Extract provided:
⁂
There are inconsistencies from one place to another around the world.
These idiosyncrasies are what make the world so interesting for travellers.
OSM needs to cater for that.
Reading the OSM wiki can be reading the last change by some editor
'fixing' it for their view, which may well be fine for their part of the
world but not meet your view out your window.
Some mappers now ignore the wiki.
For Australian specific thing - this list and the wiki guidelines are
your friend.
Changing the Australian Guide wiki is usually done by consultation here,
so you get a broader view than a single idea.
On the general wiki .. vagueness may well be in place to allow for these
world variations. Changing it is difficult in that others may object to
your changes... the problem becomes one of reaching an agreement.. and
then someone else objects etc.
On 21/09/19 12:02, Sebastian S. wrote:
Hi Andrew, I fully, whole heartedly agreed.
Wiki is supposed so evolve.
Gardening to fix little broken or spelling issues.
Bigger changes are best outlined here on the list to capture common
sentiment.
I must admit I often just look up things in the wiki, so for me it is
mostly a reference and it takes more commitment to actually improve.
To update e.g. tagging guideline aspects one would first need to step
back, which is what you seem to have done.
--
Sent from my Android device with K-9 Mail. Please excuse my brevity.
On 21 September 2019 10:45:44 am AEST, Andrew Harvey
<andrew.harv...@gmail.com> wrote:
I completely agree the "how to map" of OpenStreetMap (not just
tags, but also things like when to split a highway, when to snap
nodes, what should be mapped etc) is full of "inconsistencies,
idiosyncrasies and vagueness". But when I look at where OSM is
today I think we've done a pretty amazing job all things
considered, yes we still have much more work to do, but being a
mostly volunteer self organising community the best way to make
OSM stronger is hands on driving this change.
I think the easiest way to get started is improving documentation
on the wiki, documenting all the different "how to map" concepts
used today, documenting these "inconsistencies, idiosyncrasies and
vagueness", then as a community we can refine approaches to
eventually resolve these issues. There's a lot of precedent in OSM
for deprecating things when we have better/more commonly used.
⁂
Excerpted data:
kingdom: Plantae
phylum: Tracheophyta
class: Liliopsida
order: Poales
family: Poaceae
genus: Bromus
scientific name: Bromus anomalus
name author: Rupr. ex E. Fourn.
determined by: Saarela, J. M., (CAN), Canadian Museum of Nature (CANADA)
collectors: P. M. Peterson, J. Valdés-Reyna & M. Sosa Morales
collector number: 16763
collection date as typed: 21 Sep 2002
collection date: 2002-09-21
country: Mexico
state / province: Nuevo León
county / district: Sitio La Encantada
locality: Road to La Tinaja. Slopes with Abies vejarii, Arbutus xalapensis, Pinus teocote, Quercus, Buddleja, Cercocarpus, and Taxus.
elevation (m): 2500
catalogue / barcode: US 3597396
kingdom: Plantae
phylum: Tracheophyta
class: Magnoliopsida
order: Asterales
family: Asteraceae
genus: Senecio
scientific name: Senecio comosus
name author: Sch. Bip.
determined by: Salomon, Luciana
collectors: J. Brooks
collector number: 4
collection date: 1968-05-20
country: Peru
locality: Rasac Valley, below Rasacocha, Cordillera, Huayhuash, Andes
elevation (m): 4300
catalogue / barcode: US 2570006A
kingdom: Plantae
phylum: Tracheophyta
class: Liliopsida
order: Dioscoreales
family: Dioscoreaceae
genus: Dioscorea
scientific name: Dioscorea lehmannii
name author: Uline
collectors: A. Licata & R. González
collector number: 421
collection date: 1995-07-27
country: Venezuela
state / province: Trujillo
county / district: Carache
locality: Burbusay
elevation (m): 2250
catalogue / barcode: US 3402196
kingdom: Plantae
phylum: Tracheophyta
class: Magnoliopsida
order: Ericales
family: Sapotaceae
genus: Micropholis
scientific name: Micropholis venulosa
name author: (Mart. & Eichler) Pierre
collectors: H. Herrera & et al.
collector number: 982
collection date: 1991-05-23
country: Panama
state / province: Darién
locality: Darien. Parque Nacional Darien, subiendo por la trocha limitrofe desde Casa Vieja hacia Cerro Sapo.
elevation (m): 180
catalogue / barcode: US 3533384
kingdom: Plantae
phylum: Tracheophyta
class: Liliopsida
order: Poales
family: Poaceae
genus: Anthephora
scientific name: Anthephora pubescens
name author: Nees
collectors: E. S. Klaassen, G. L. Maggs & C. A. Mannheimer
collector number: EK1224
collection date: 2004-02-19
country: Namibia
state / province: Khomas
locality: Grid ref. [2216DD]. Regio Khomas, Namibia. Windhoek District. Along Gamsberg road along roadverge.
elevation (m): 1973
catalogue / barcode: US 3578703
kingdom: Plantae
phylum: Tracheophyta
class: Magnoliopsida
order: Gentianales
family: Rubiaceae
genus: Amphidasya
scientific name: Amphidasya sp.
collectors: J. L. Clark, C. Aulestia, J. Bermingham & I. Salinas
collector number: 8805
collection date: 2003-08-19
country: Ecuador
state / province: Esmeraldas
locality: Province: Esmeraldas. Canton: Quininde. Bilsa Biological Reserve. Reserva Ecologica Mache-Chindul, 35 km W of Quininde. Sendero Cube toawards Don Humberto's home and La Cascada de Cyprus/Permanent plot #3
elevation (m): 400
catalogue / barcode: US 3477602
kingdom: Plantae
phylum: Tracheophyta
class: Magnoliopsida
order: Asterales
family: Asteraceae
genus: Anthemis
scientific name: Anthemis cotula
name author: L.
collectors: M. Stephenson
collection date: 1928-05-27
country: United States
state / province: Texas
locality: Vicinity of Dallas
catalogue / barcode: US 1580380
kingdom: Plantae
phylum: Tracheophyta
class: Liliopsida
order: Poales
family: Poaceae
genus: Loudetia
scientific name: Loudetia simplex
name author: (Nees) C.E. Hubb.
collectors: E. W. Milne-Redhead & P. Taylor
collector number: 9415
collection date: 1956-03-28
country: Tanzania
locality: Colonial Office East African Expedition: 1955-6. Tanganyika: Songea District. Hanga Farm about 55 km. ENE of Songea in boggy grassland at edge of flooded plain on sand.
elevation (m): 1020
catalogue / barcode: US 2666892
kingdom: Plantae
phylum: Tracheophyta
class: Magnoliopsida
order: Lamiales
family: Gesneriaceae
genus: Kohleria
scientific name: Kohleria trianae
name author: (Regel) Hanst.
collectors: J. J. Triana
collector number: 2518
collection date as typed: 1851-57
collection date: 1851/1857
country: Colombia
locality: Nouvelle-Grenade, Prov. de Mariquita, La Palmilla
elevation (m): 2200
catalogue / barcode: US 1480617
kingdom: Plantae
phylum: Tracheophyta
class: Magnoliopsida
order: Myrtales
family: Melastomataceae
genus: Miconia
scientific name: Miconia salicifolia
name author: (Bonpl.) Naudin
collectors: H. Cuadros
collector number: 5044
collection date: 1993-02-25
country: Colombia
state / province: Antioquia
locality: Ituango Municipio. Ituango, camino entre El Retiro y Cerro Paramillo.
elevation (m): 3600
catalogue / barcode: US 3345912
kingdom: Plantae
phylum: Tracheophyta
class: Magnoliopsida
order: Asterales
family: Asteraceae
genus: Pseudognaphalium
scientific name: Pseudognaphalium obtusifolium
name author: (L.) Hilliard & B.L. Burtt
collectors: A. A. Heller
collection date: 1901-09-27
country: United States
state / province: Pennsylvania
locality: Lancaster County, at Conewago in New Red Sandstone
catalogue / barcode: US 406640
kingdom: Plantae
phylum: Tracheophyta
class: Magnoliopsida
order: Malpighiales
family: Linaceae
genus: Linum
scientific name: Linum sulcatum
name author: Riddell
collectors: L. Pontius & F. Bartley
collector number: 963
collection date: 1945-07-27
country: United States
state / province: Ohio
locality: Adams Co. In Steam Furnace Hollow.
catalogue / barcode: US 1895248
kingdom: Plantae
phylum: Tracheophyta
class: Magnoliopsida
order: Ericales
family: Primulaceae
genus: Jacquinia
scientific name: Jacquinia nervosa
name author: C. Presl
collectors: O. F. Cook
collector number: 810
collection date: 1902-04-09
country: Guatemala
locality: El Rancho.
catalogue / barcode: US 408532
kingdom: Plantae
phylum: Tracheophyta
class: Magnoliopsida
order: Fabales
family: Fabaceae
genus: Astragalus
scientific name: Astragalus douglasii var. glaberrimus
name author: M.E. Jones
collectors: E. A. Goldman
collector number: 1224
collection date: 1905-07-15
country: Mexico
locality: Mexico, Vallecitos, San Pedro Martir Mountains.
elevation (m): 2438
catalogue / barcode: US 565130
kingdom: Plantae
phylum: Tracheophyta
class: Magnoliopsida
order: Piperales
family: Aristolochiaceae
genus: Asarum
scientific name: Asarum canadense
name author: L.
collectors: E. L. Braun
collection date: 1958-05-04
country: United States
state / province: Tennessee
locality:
⁂
Work instruction:
Continue the email discussion about the OpenStreetMap wiki, starting right after its last sentence.

Solved exercise:
Any time you encounter an inconsistencies I'd encourage you to
raise it, either on the globally tagging list, or if it's local
here on talk-au.
On Sat, 21 Sep 2019 at 09:57, Herbert.Remi via Talk-au
<talk-au@openstreetmap.org <mailto:talk-au@openstreetmap.org>> wrote:
A special thank you for the links yesterday. I have read them.
"Australian Tagging Guidelines" and "Good practice" are worth
knowing and I am very grateful for our forefathers that put so
much effort into writing these documents. It worth noting,
however, when you compared the two that they are riddled with
inconsistencies, idiosyncrasies and vagueness. It is worth
remembering this when we experience another of those "I am
right, you are wrong" conversations.
Reading "Australian Tagging Guidelines," I thought of Geffory
Rush from Pirates of the Carribean, "they are more guidelines
than rules." Unapproved tracktypes for 4WD (inventing tags,
don't exist but perhaps they should) and small towns called
cities so they appear the map (mapping for the renderer), and
the principle of "we map what is there" but then don't map
what is private (often difficult to verify too). The
descriptions are full of contradictions and vagueness. The
"Lifecycle prefix" wikitext needs more work, particularly
examples of use to get consistency in its application. As much
of it is not rendered (Mapnik), mapping it could be considered
as a low priority.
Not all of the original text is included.